**Instructions for the task**
Please copy every line of the records below word for word, with nothing left out and nothing changed.

[START OF The input]

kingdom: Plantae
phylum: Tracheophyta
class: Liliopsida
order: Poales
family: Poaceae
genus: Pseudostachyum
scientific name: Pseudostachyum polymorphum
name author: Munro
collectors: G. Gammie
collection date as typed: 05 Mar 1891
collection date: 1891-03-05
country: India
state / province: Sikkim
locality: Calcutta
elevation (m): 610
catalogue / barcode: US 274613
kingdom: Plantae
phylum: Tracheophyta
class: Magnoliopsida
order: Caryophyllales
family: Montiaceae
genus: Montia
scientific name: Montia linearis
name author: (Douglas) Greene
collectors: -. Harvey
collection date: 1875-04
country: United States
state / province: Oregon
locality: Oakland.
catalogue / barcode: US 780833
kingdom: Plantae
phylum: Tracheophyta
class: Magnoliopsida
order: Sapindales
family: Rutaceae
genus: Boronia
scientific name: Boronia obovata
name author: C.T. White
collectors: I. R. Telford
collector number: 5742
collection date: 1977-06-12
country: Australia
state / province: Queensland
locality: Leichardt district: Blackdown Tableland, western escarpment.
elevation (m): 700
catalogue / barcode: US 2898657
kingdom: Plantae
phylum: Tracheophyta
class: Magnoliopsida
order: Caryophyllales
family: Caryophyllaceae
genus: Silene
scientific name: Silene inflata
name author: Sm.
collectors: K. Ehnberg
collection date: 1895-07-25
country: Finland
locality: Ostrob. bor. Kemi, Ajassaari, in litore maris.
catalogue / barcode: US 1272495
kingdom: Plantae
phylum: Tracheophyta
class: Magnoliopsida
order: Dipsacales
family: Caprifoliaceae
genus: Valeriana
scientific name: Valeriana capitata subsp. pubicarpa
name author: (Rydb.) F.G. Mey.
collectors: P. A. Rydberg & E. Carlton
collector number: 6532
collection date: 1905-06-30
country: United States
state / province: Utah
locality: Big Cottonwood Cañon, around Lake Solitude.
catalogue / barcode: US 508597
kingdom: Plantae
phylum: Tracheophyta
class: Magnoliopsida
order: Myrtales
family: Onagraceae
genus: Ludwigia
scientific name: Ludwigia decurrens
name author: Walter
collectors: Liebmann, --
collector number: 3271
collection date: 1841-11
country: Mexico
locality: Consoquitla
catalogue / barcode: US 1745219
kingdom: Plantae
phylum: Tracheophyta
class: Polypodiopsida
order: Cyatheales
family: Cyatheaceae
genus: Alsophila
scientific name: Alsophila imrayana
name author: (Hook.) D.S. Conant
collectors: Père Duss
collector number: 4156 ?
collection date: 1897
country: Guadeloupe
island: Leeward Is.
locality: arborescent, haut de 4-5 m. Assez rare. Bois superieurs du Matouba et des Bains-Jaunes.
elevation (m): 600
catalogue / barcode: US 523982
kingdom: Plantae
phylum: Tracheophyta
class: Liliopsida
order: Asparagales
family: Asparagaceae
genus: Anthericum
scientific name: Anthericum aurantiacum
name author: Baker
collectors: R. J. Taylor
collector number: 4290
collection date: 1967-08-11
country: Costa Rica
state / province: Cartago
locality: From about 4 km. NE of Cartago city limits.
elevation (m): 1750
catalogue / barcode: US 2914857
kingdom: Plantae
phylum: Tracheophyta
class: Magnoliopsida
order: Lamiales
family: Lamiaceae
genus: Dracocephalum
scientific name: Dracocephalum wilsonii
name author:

[END OF The input]

**Task response**
kingdom: Plantae
phylum: Tracheophyta
class: Liliopsida
order: Poales
family: Poaceae
genus: Pseudostachyum
scientific name: Pseudostachyum polymorphum
name author: Munro
collectors: G. Gammie
collection date as typed: 05 Mar 1891
collection date: 1891-03-05
country: India
state / province: Sikkim
locality: Calcutta
elevation (m): 610
catalogue / barcode: US 274613
kingdom: Plantae
phylum: Tracheophyta
class: Magnoliopsida
order: Caryophyllales
family: Montiaceae
genus: Montia
scientific name: Montia linearis
name author: (Douglas) Greene
collectors: -. Harvey
collection date: 1875-04
country: United States
state / province: Oregon
locality: Oakland.
catalogue / barcode: US 780833
kingdom: Plantae
phylum: Tracheophyta
class: Magnoliopsida
order: Sapindales
family: Rutaceae
genus: Boronia
scientific name: Boronia obovata
name author: C.T. White
collectors: I. R. Telford
collector number: 5742
collection date: 1977-06-12
country: Australia
state / province: Queensland
locality: Leichardt district: Blackdown Tableland, western escarpment.
elevation (m): 700
catalogue / barcode: US 2898657
kingdom: Plantae
phylum: Tracheophyta
class: Magnoliopsida
order: Caryophyllales
family: Caryophyllaceae
genus: Silene
scientific name: Silene inflata
name author: Sm.
collectors: K. Ehnberg
collection date: 1895-07-25
country: Finland
locality: Ostrob. bor. Kemi, Ajassaari, in litore maris.
catalogue / barcode: US 1272495
kingdom: Plantae
phylum: Tracheophyta
class: Magnoliopsida
order: Dipsacales
family: Caprifoliaceae
genus: Valeriana
scientific name: Valeriana capitata subsp. pubicarpa
name author: (Rydb.) F.G. Mey.
collectors: P. A. Rydberg & E. Carlton
collector number: 6532
collection date: 1905-06-30
country: United States
state / province: Utah
locality: Big Cottonwood Cañon, around Lake Solitude.
catalogue / barcode: US 508597
kingdom: Plantae
phylum: Tracheophyta
class: Magnoliopsida
order: Myrtales
family: Onagraceae
genus: Ludwigia
scientific name: Ludwigia decurrens
name author: Walter
collectors: Liebmann, --
collector number: 3271
collection date: 1841-11
country: Mexico
locality: Consoquitla
catalogue / barcode: US 1745219
kingdom: Plantae
phylum: Tracheophyta
class: Polypodiopsida
order: Cyatheales
family: Cyatheaceae
genus: Alsophila
scientific name: Alsophila imrayana
name author: (Hook.) D.S. Conant
collectors: Père Duss
collector number: 4156 ?
collection date: 1897
country: Guadeloupe
island: Leeward Is.
locality: arborescent, haut de 4-5 m. Assez rare. Bois superieurs du Matouba et des Bains-Jaunes.
elevation (m): 600
catalogue / barcode: US 523982
kingdom: Plantae
phylum: Tracheophyta
class: Liliopsida
order: Asparagales
family: Asparagaceae
genus: Anthericum
scientific name: Anthericum aurantiacum
name author: Baker
collectors: R. J. Taylor
collector number: 4290
collection date: 1967-08-11
country: Costa Rica
state / province: Cartago
locality: From about 4 km. NE of Cartago city limits.
elevation (m): 1750
catalogue / barcode: US 2914857
kingdom: Plantae
phylum: Tracheophyta
class: Magnoliopsida
order: Lamiales
family: Lamiaceae
genus: Dracocephalum
scientific name: Dracocephalum wilsonii
name author:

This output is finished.